• **WORK REQUIRED**: The records that follow must be repeated exactly, minus the images.

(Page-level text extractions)
+-------+
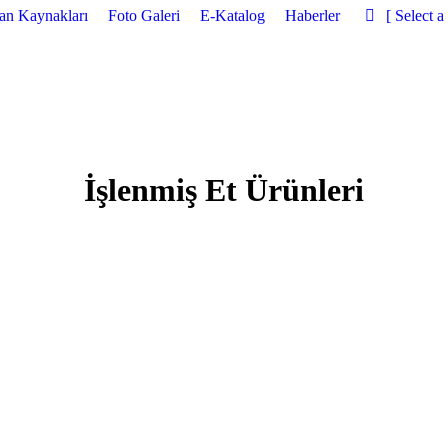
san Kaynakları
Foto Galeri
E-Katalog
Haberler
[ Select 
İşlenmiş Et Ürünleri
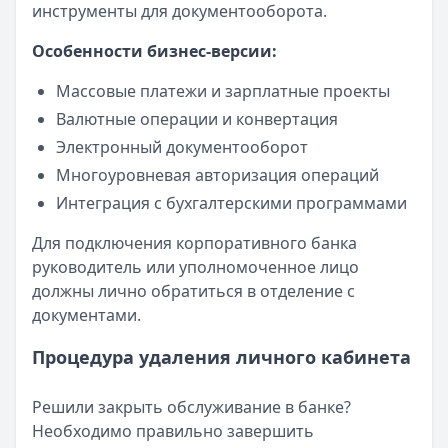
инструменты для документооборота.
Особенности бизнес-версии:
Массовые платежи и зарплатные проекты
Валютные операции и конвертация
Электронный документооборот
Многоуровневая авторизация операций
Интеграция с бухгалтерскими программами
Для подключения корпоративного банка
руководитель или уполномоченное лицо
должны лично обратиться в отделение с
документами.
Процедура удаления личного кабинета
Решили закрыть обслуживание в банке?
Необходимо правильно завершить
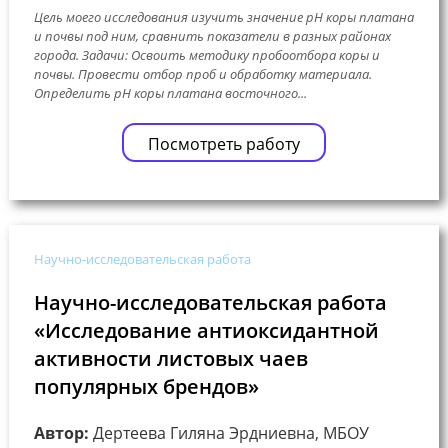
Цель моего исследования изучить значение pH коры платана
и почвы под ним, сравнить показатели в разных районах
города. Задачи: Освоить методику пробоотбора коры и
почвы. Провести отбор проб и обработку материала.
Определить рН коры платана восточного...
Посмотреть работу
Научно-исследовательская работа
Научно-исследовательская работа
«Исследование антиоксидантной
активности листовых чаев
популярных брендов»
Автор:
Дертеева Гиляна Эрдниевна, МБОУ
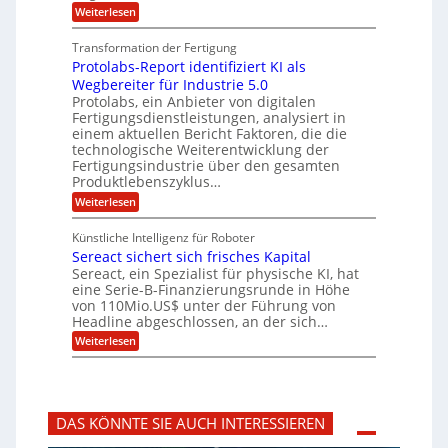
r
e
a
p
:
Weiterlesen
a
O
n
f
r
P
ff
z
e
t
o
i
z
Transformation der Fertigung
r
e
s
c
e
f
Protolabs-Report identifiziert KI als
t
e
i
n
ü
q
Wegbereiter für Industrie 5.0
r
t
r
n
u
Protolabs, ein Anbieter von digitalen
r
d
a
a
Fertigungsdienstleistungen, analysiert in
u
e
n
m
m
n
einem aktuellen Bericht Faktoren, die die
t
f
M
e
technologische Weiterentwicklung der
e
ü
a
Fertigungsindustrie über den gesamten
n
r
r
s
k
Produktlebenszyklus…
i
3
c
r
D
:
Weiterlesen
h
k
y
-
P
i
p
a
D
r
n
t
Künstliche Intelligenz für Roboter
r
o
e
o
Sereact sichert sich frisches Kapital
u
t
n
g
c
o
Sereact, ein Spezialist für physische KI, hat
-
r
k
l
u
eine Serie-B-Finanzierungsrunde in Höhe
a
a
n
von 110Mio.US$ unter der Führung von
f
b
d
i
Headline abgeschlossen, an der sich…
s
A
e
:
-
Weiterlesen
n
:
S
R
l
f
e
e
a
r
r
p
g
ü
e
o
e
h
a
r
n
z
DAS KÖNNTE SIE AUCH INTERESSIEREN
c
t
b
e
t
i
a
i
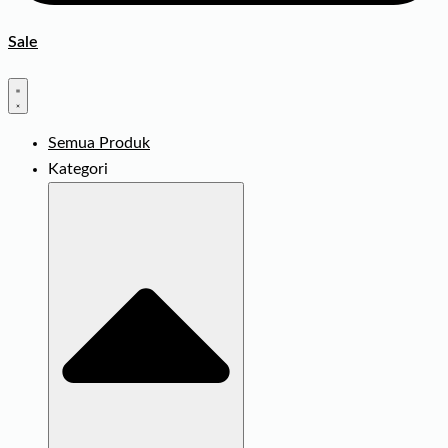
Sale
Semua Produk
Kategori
+-------+
• **SOLVED PROBLEM**:
san Kaynakları
Foto Galeri
E-Katalog
Haberler
[ Select 
İşlenmiş Et Ürünleri
инструменты для документооборота.
Особенности бизнес-версии:
Массовые платежи и зарплатные проекты
Валютные операции и конвертация
Электронный документооборот
Многоуровневая авторизация операций
Интеграция с бухгалтерскими программами
Для подключения корпоративного банка
руководитель или уполномоченное лицо
должны лично обратиться в отделение с
документами.
Процедура удаления личного кабинета
Решили закрыть обслуживание в банке?
Необходимо правильно завершить
Цель моего исследования изучить значение pH коры платана
и почвы под ним, сравнить показатели в разных районах
города. Задачи: Освоить методику пробоотбора коры и
почвы. Провести отбор проб и обработку материала.
Определить рН коры платана восточного...
Посмотреть работу
Научно-исследовательская работа
Научно-исследовательская работа
«Исследование антиоксидантной
активности листовых чаев
популярных брендов»
Автор:
Дертеева Гиляна Эрдниевна, МБОУ
r
e
a
p
:
Weiterlesen
a
O
n
f
r
P
ff
z
e
t
o
i
z
Transformation der Fertigung
r
e
s
c
e
f
Protolabs-Report identifiziert KI als
t
e
i
n
ü
q
Wegbereiter für Industrie 5.0
r
t
r
n
u
Protolabs, ein Anbieter von digitalen
r
d
a
a
Fertigungsdienstleistungen, analysiert in
u
e
n
m
m
n
einem aktuellen Bericht Faktoren, die die
t
f
M
e
technologische Weiterentwicklung der
e
ü
a
Fertigungsindustrie über den gesamten
n
r
r
s
k
Produktlebenszyklus…
i
3
c
r
D
:
Weiterlesen
h
k
y
-
P
i
p
a
D
r
n
t
Künstliche Intelligenz für Roboter
r
o
e
o
Sereact sichert sich frisches Kapital
u
t
n
g
c
o
Sereact, ein Spezialist für physische KI, hat
-
r
k
l
u
eine Serie-B-Finanzierungsrunde in Höhe
a
a
n
von 110Mio.US$ unter der Führung von
f
b
d
i
Headline abgeschlossen, an der sich…
s
A
e
:
-
Weiterlesen
n
:
S
R
l
f
e
e
a
r
r
p
g
ü
e
o
e
h
a
r
n
z
DAS KÖNNTE SIE AUCH INTERESSIEREN
c
t
b
e
t
i
a
i
Sale
Semua Produk
Kategori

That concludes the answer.